Conclusions and Implications for Practice
The middle-range theory of affective touch, based on Swanson’s caring theory, successfully transforms the concept of humanistic nursing care into a simple and safe nursing intervention. Although other interventions have been shown to be effective on both physical and psychological outcomes in patients with advanced cancer, the emotional dimension of touch is a core component of the mentalization of the body’s internal environment, influencing the progressive construction of 20 multisensory, autonomic, and motor predictions of the body’s variable physiological states and how they couple with the outside world (Fotopoulou et al., 2022).
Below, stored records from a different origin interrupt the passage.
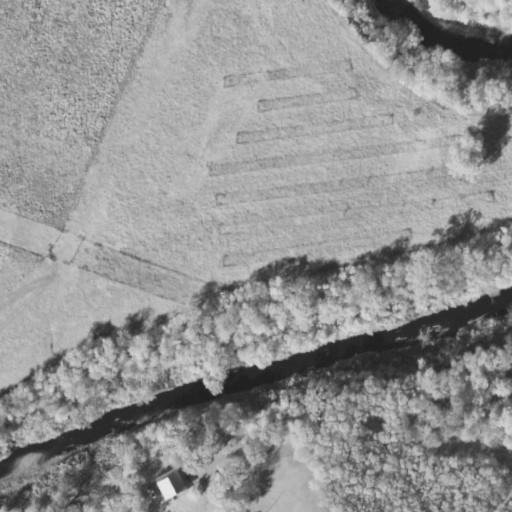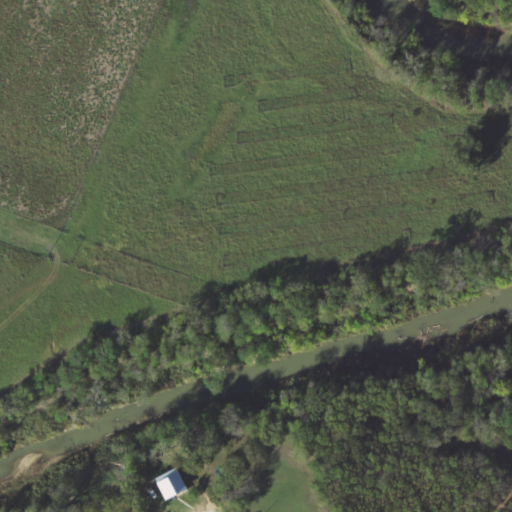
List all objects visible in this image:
river: (424, 326)
road: (234, 485)
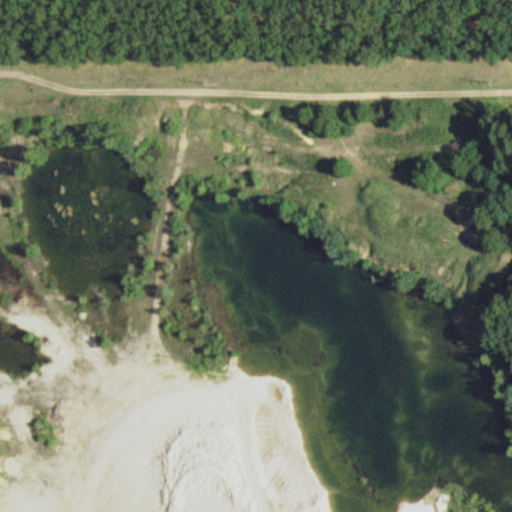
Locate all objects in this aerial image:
quarry: (255, 316)
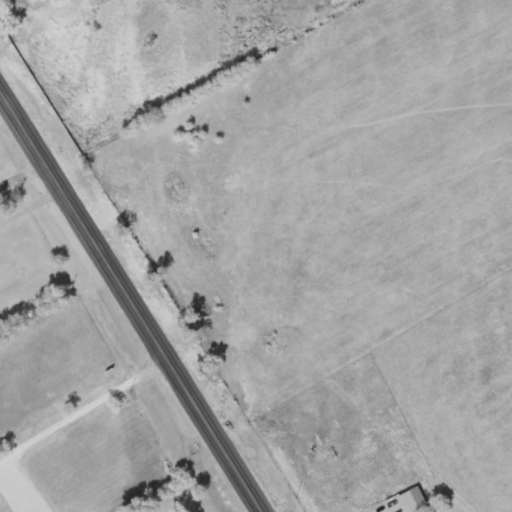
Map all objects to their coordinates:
building: (45, 9)
building: (46, 10)
road: (127, 303)
building: (415, 501)
building: (415, 501)
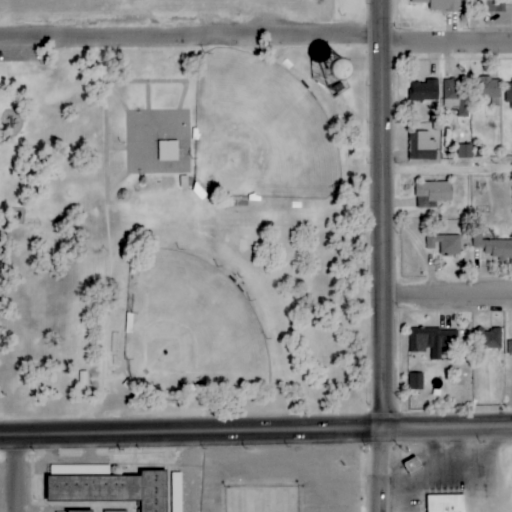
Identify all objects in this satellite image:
building: (439, 4)
building: (491, 5)
road: (189, 35)
road: (445, 42)
water tower: (328, 68)
building: (489, 90)
building: (425, 91)
building: (509, 94)
building: (456, 96)
park: (259, 132)
building: (421, 146)
building: (167, 150)
building: (464, 151)
road: (445, 170)
building: (434, 191)
park: (189, 234)
building: (444, 244)
building: (493, 246)
road: (379, 255)
road: (446, 294)
park: (189, 326)
building: (490, 339)
building: (433, 341)
building: (509, 346)
building: (416, 381)
road: (256, 431)
road: (14, 474)
building: (107, 485)
building: (445, 503)
building: (73, 511)
building: (115, 511)
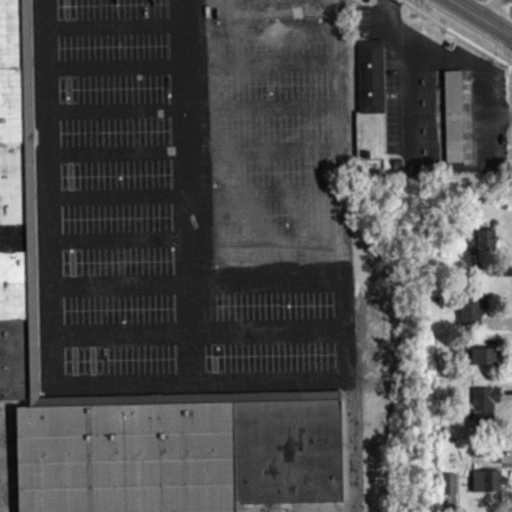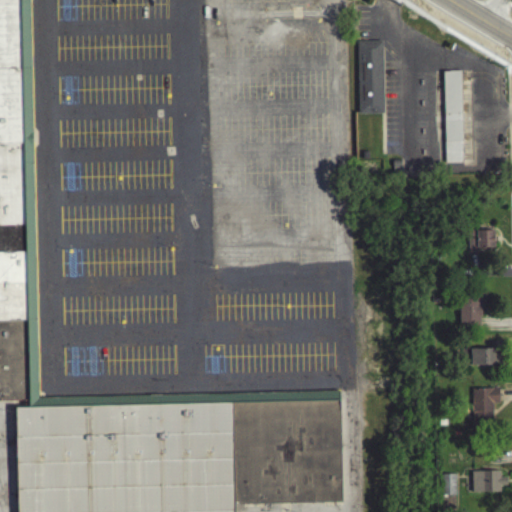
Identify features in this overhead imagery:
parking lot: (329, 1)
road: (495, 13)
road: (479, 18)
road: (183, 25)
road: (450, 36)
road: (463, 61)
road: (184, 66)
road: (511, 74)
building: (369, 81)
road: (406, 102)
building: (464, 104)
building: (371, 106)
road: (186, 108)
parking lot: (412, 120)
road: (501, 120)
building: (451, 121)
building: (456, 121)
parking lot: (480, 121)
road: (187, 151)
road: (508, 183)
road: (187, 190)
parking lot: (190, 191)
road: (189, 195)
building: (11, 210)
road: (190, 236)
building: (480, 243)
road: (339, 254)
road: (192, 282)
building: (480, 301)
building: (468, 318)
road: (194, 333)
road: (46, 338)
building: (481, 361)
building: (132, 388)
building: (482, 407)
building: (285, 455)
building: (122, 460)
building: (486, 486)
building: (447, 488)
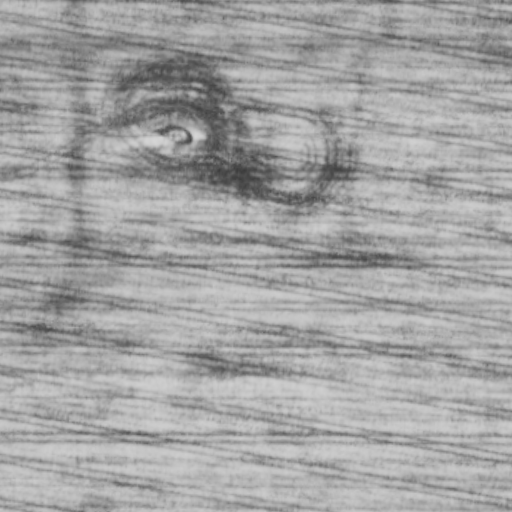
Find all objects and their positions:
power tower: (174, 131)
crop: (256, 256)
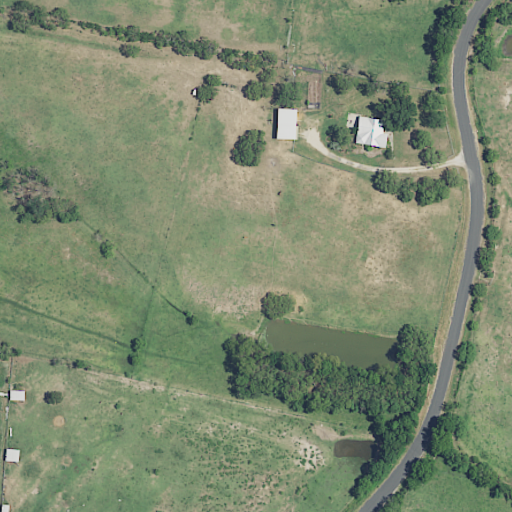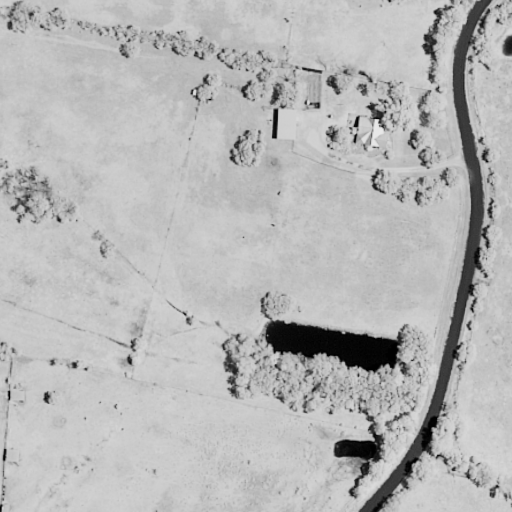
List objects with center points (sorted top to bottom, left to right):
building: (285, 123)
building: (370, 132)
road: (425, 168)
road: (470, 266)
building: (16, 395)
building: (12, 455)
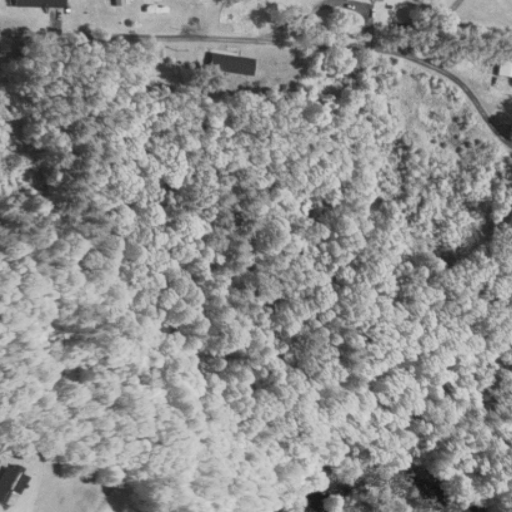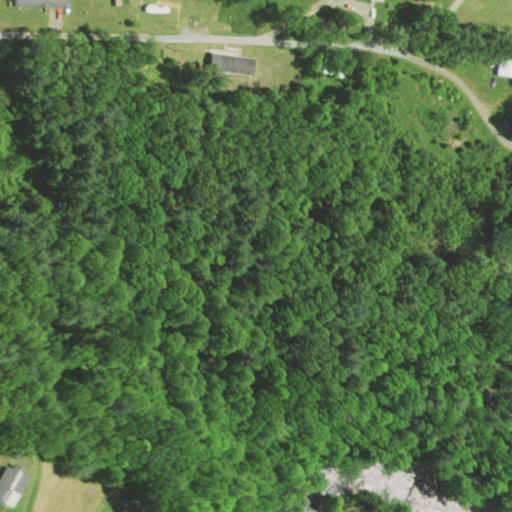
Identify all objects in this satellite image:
building: (154, 2)
building: (34, 3)
road: (277, 42)
building: (226, 62)
building: (502, 66)
building: (327, 70)
river: (393, 467)
building: (8, 481)
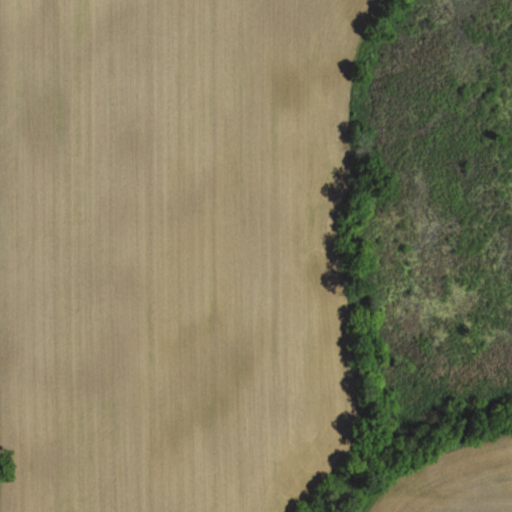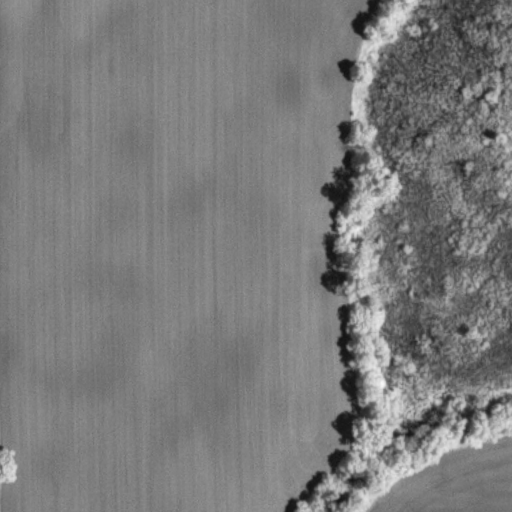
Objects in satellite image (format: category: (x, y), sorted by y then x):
crop: (179, 252)
crop: (452, 485)
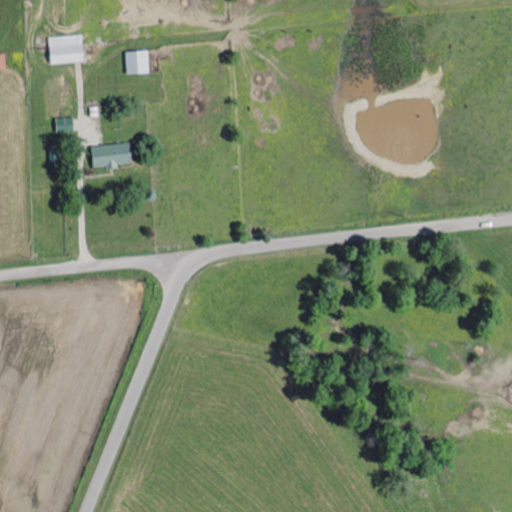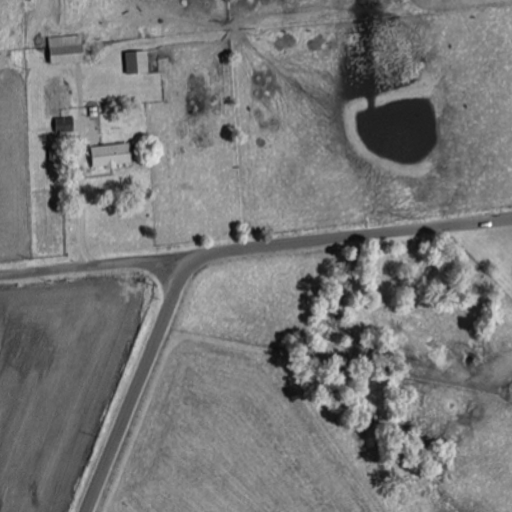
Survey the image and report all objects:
building: (68, 48)
building: (3, 61)
building: (139, 62)
building: (66, 125)
building: (114, 154)
road: (80, 204)
road: (215, 254)
road: (96, 266)
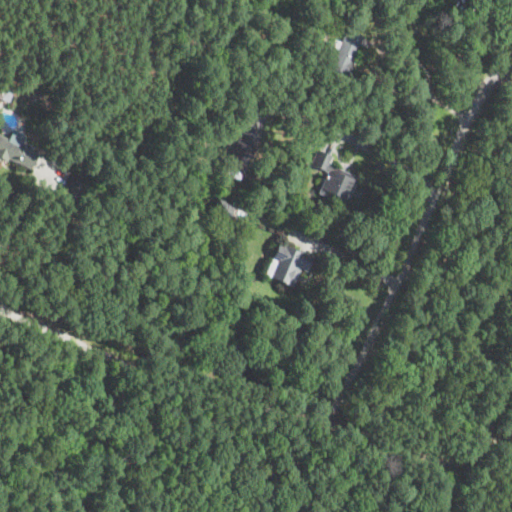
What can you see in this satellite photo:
building: (344, 52)
building: (345, 52)
road: (423, 67)
road: (500, 74)
building: (5, 91)
building: (244, 147)
building: (16, 149)
building: (17, 154)
road: (398, 164)
building: (49, 176)
building: (332, 177)
building: (332, 179)
road: (20, 209)
road: (346, 255)
building: (286, 262)
building: (288, 262)
road: (334, 402)
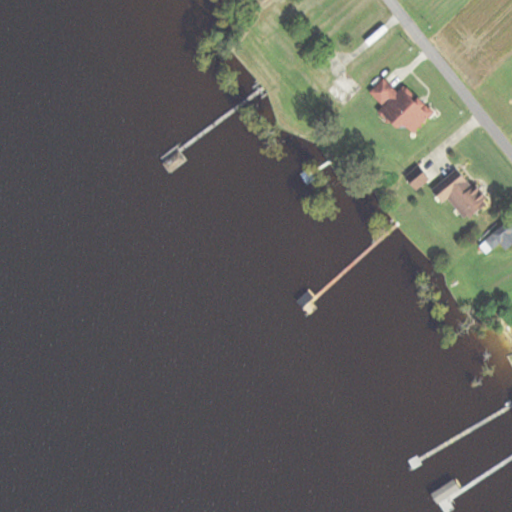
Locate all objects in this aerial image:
building: (331, 27)
road: (452, 75)
building: (342, 83)
building: (398, 107)
building: (413, 178)
building: (456, 194)
building: (501, 236)
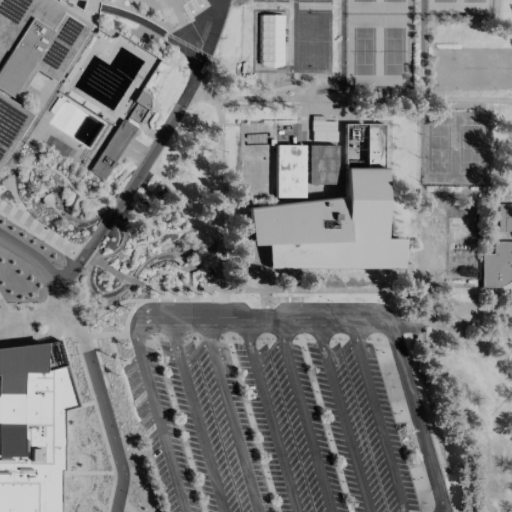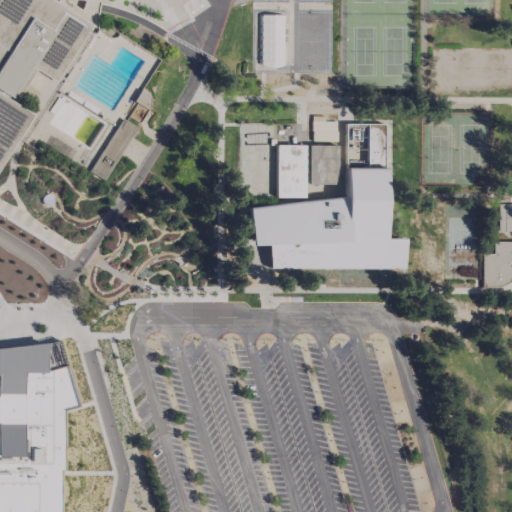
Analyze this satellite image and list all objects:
building: (273, 26)
park: (307, 33)
building: (27, 37)
park: (391, 37)
building: (270, 40)
building: (31, 54)
road: (350, 99)
building: (7, 116)
building: (321, 129)
building: (111, 149)
park: (455, 149)
building: (111, 150)
road: (153, 152)
building: (288, 171)
road: (218, 194)
road: (15, 197)
building: (504, 217)
building: (331, 218)
building: (326, 227)
road: (41, 232)
road: (35, 259)
building: (497, 264)
road: (260, 280)
road: (294, 290)
road: (7, 317)
road: (33, 317)
road: (211, 318)
road: (411, 394)
road: (102, 399)
road: (377, 413)
road: (343, 414)
road: (158, 415)
road: (195, 415)
road: (231, 415)
road: (269, 415)
road: (304, 415)
building: (32, 425)
building: (31, 427)
parking lot: (272, 427)
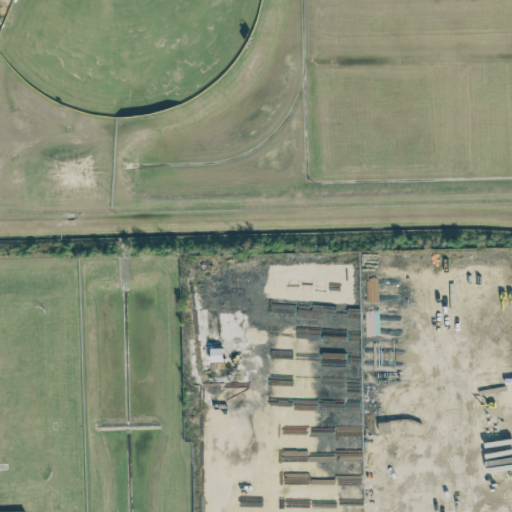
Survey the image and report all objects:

The comprehensiveness of affective touch helps improve existential distress, immediate pain, and overall quality of life in patients. Therefore, affective touch is directly applicable to improving the negative physical and mental states of patients with advanced cancer. Nurses may provide a range of interventions to facilitate meaning-building processes in patients with advanced cancer. Furthermore, the realization of the meaning-building process requires not only cooperation from the nursing team but also attention to the environment surrounding the patient. In light of the dynamic interaction between the touched and the touch therapist, implementing affective touch interventions requires the cooperation of advanced nurse practitioners.